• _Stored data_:

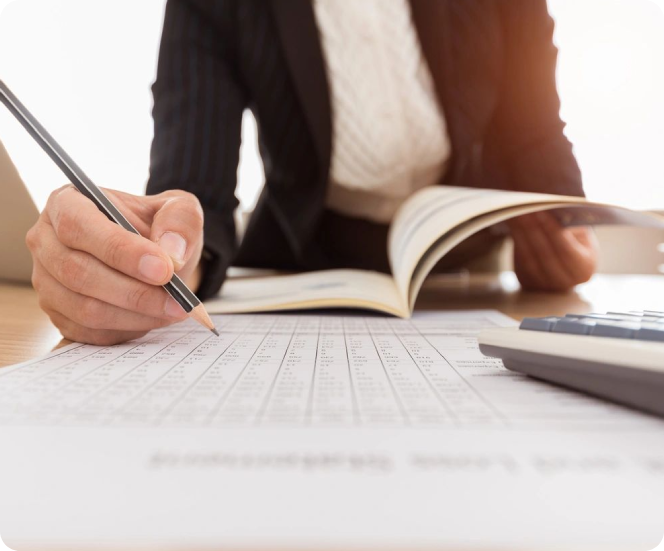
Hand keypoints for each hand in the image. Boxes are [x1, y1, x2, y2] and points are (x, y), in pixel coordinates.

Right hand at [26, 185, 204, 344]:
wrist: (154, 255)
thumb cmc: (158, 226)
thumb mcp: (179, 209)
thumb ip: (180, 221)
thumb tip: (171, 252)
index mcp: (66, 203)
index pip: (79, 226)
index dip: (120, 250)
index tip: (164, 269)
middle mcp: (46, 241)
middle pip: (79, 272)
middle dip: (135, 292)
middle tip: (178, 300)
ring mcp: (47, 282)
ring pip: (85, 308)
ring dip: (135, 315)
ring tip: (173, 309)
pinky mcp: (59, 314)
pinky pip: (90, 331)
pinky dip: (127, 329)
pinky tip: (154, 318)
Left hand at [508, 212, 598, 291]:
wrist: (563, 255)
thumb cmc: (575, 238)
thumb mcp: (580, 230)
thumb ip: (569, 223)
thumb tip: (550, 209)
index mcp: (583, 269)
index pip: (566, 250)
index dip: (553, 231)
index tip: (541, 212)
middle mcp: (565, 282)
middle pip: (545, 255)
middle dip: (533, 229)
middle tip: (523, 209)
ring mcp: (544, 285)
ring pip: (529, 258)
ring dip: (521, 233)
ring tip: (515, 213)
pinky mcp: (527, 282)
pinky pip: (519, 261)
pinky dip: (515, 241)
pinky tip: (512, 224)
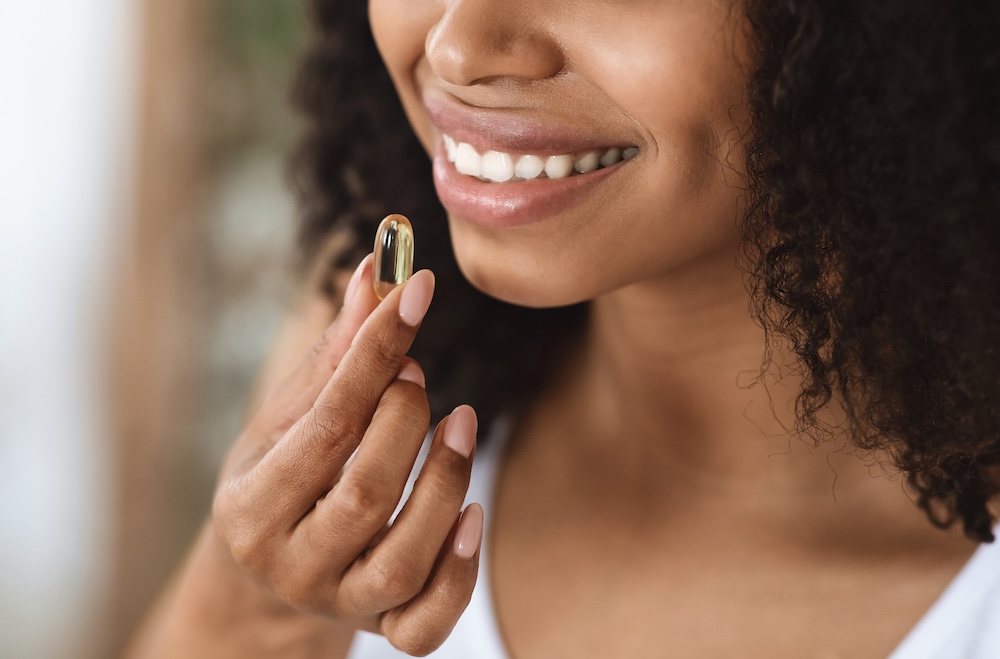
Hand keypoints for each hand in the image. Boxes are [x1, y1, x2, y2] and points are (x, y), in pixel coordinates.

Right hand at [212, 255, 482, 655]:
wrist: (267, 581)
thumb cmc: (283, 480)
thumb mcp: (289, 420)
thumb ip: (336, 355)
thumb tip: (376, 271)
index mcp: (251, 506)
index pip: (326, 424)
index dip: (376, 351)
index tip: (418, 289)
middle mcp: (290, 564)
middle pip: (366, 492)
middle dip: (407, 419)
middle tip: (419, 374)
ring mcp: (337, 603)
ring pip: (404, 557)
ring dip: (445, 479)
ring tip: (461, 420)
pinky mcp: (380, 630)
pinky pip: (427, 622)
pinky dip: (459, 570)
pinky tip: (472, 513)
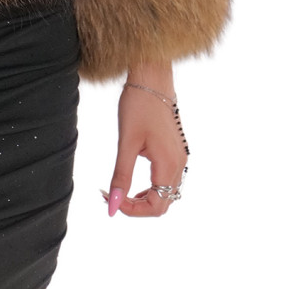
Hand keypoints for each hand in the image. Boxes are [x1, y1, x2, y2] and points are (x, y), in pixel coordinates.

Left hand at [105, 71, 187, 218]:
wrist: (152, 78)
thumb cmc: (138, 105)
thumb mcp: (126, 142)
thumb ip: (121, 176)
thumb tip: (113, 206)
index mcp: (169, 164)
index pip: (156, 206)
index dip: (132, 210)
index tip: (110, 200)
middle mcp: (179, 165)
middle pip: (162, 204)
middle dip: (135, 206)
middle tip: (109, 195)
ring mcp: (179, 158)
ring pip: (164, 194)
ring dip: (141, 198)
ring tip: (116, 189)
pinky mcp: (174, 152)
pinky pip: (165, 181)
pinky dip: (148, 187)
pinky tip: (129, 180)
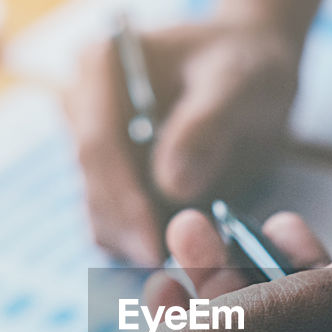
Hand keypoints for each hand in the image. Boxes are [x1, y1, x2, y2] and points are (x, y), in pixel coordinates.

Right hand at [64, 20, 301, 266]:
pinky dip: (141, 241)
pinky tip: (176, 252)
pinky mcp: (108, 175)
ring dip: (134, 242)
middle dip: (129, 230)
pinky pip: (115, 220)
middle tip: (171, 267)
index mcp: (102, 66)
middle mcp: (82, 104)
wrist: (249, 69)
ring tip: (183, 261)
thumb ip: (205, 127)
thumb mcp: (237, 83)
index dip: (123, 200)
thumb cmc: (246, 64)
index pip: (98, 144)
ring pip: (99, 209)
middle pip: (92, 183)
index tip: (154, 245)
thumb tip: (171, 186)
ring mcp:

• _What the task requires_:
Work from the entries above. Set down exactly and only the lines from the line with "thumb ip: (336, 355)" to the line with "ring mcp: (179, 158)", both included, and leave the pictures out.

• _Final answer_:
thumb ip: (336, 355)
thumb tip: (376, 271)
index mcp: (251, 506)
index pip: (326, 424)
index dip: (376, 351)
index tip: (418, 289)
middle mcp: (290, 564)
middle pip: (366, 492)
middle dip: (407, 419)
middle tip: (419, 374)
ring mcp: (337, 603)
ring pip: (404, 557)
ring dip: (445, 479)
ring tip: (461, 420)
pinky mcp: (380, 630)
pinky pip: (427, 622)
pinky dip: (459, 570)
pinky tip: (472, 513)
Hand keypoints for each hand in the image. Boxes are [x1, y1, x2, y2] and points are (x, y), in pixel coordinates.

Left hand at [105, 71, 187, 218]:
wrist: (152, 78)
thumb cmc: (138, 105)
thumb mcp: (126, 142)
thumb ip: (121, 176)
thumb tip: (113, 206)
index mcp: (169, 164)
index pip: (156, 206)
index dip: (132, 210)
index tip: (110, 200)
middle mcp: (179, 165)
middle pip: (162, 204)
middle dip: (135, 206)
middle tip: (109, 195)
ring mcp: (179, 158)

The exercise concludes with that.